CVI is almost always seen in children who have neurological problems [19]. All of the CVI patients in our study had associated neurological deficits. However, 42.5% of children had additional ophthalmic deficits according to the data. This means that ophthalmologists must be aware of the steps that must be taken to improve the visual experience of children with CVI.

Our study revealed seizures as the most frequent occurrence in CVI children. Also, we found cerebral palsy, mental/developmental delay, trans-tentorial hearing loss, and microcephaly comparable to the Huo, et al. study [19].

The present study has shown that ischemic encephalopathy was the most common neuroimaging finding seen in the study population. The other neuroimaging findings are CNS malformation, global cortical atrophy, and periventricular leukomalacia [21].

In our study, refractive error necessitating spectacle correction accounts for the most common ocular problem seen, followed by strabismus, nystagmus, and corneal opacity. This finding was also similar to a study done in India [12].

Detailed observation of the visual behavior added new elements which allowed us to gain a better understanding of visual function indicators for possible cerebral visual disorders at an early stage. There is a wide variety of CVI behaviors. A child may have one or more of these CVI behaviors, and the degree of severity of the presenting functional vision characteristic may vary considerably [17]. Based on Roman-Lantzy’s three phases of the CVI Range, we found that 90% of children with CVI at the test time had Phase I or Phase II vision.

Our analysis is based on a referral practice and describes the age of the majority of our study population, which was between 1 and 5 years at presentation and had most of the eye findings. There is a need for children’s eye care centers to equip themselves with the necessary skills and facilities to ensure children receive the additional support they require at the earliest possible age. Furthermore, many milder cases of CVI went unidentified since they were not able to get a referral for ophthalmic evaluation. To further support a diagnosis of a mild form of CVI in the child, known causes of CVI in the child’s medical history should be the most important consideration for CVI screening.

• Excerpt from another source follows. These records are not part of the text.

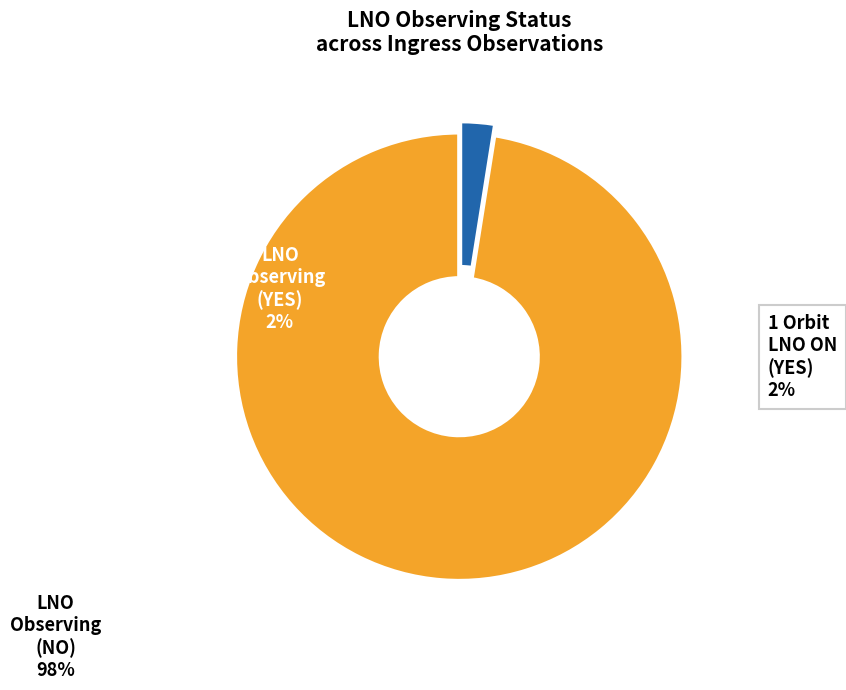

Does any single category account for the majority?

Yes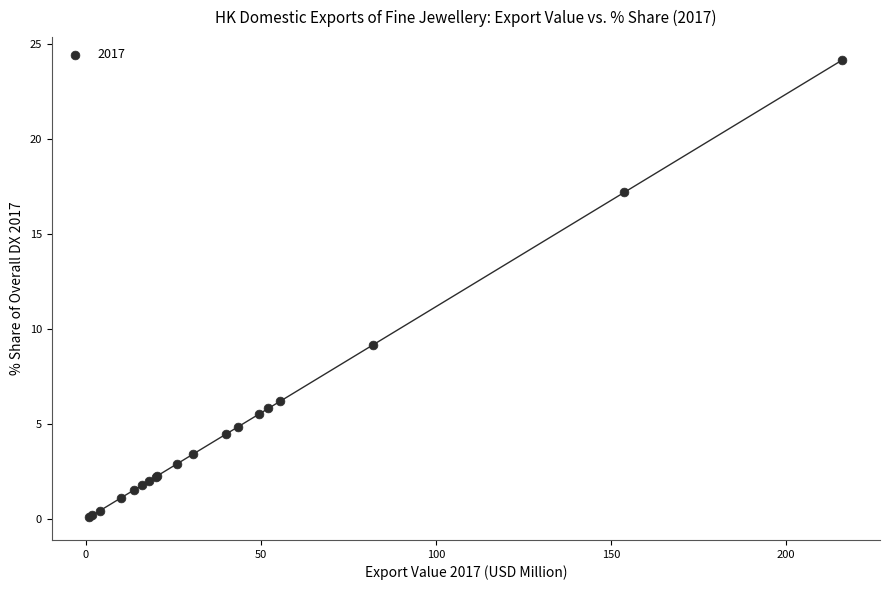

What Y value in the scatter plot is closest to 12?

9.2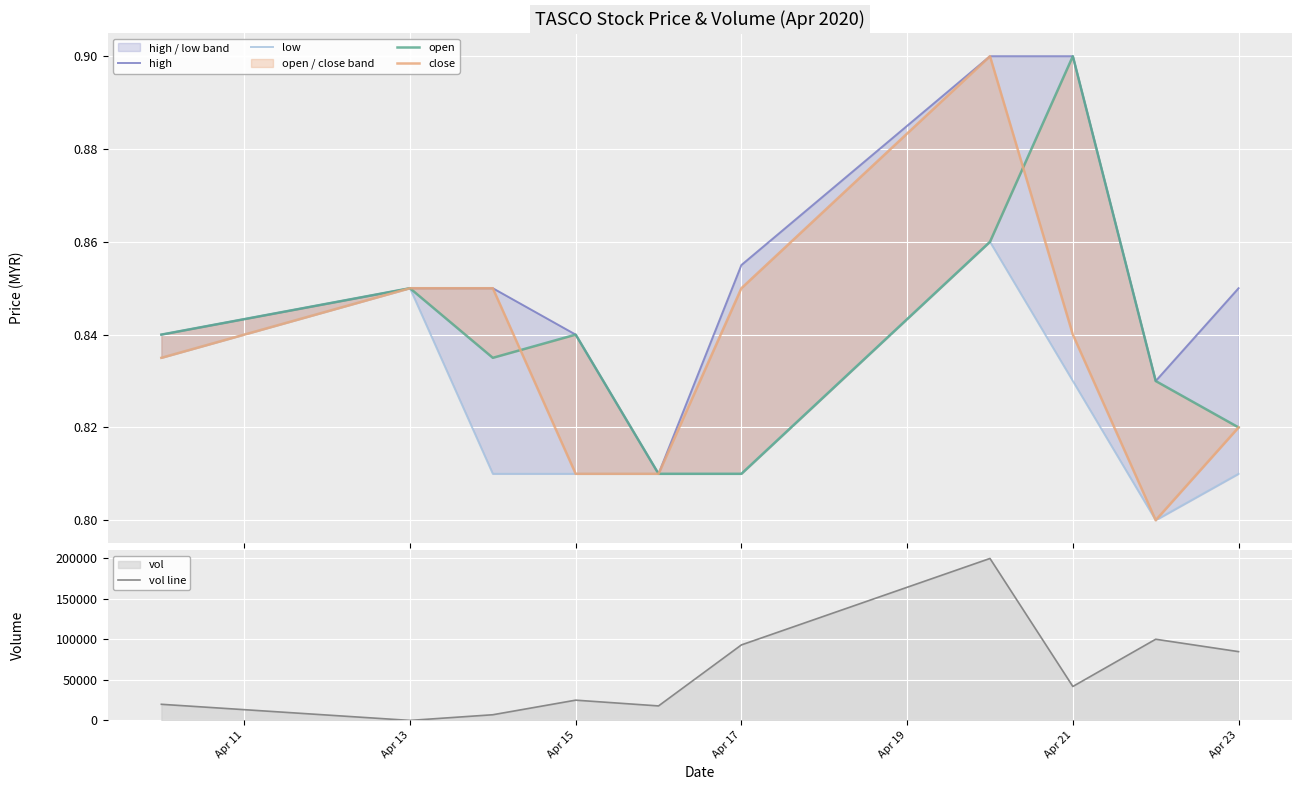

True or false: high and open intersect in this chart.

False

Most notably, this is the first study to our knowledge to describe the causes, associated ophthalmic and neurological deficits, and visual behavioral characteristics in Ethiopia at the children’s eye care center. However, some limitations are worth noting. The first limitation was that children with mild forms of CVI may not have been included in the study because we used visual perception testing as a diagnostic functional vision test, and may have underestimated the prevalence of the disorder. The other limitation was that incomplete referral papers resulted in difficulty in analysis and drawing conclusions due to missing data.

The findings of this study demonstrated that CVI as a cause of childhood vision impairment is significant. Hypoxic-ischemic encephalopathy is the most common cause of CVI. The majority of children with CVI have serious neurological and ophthalmic abnormalities. The study emphasizes the importance of evaluating the visual behaviors (target needs for movement, visual latency, visual field preference, and color preference) in unexplainable vision loss in normal eyes. Providing children’s eye care centers with the necessary skills and facilities to ensure children with CVI receive the necessary support and strengthening team approaches to address challenges.

Professor Abebe Bejiga’s expert assistance is gratefully acknowledged. The staff at Menelik II hospital children’s eye care center, the ophthalmic residents, and the families who inspired this work deserve our deepest gratitude.